Say hello to the most delicious summer meal ever.
This summer in Ohio has been exceptionally rainy. I’m talking monsoons every other day. It’s like we picked up our entire state and moved to the Pacific Northwest. I think I’m having seasonal depression in the summer. Is that even a thing?
I remember when Chelsea and I were teeny boppers and it was like every single day was sunshine and rainbows. We spent 12 hours a day at the pool. That means, breakfast lunch and dinner were from the snack bar. Which meant lunch every day we ate the “Sunshine Salad.”
Just like the classic recipe from the pool, this Chicken Salad is so easy and delicious you could eat it every day for a year (okay maybe not an entire year) and never get sick of it.
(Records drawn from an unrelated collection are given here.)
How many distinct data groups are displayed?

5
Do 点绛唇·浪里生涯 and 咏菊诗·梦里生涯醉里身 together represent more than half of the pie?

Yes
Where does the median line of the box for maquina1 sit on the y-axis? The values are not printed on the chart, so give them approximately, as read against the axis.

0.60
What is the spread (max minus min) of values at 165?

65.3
Hence why making a large batch on Sunday and eating it for lunch every day is a brilliant idea.
Curry Chicken Salad
- 1 pound boneless skinless chicken breasts
- 3/4 cup olive oil
- 1 egg yolk
- 1 tablespoon dijon mustard
- Juice of 1 lemon
- 2 scallions
- 3/4 teaspoon curry powder
- 1 green apple cored and chopped
- Juice from 1/2 a lime
- Preheat the oven to 425 degrees and bake chicken for 20 minutes.
- In the meantime, place the egg yolk, lemon, mustard and salt in the blender or food processor.
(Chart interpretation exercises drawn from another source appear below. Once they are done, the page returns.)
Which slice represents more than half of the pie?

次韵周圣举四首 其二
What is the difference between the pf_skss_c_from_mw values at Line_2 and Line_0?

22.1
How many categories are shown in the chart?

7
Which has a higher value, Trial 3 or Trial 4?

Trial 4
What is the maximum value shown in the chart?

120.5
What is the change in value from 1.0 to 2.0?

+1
- Blend on high for about ten seconds until well-combined.
- Remove the plug from the lid and SLOWLY pour the olive oil in the blender, about 5 minutes, until the mixture starts to emulsify.
- When the chicken is done, allow to cool and cut into large chunks.
- Mix together the chicken, mayo, apple, scallions, lime juice and curry powder.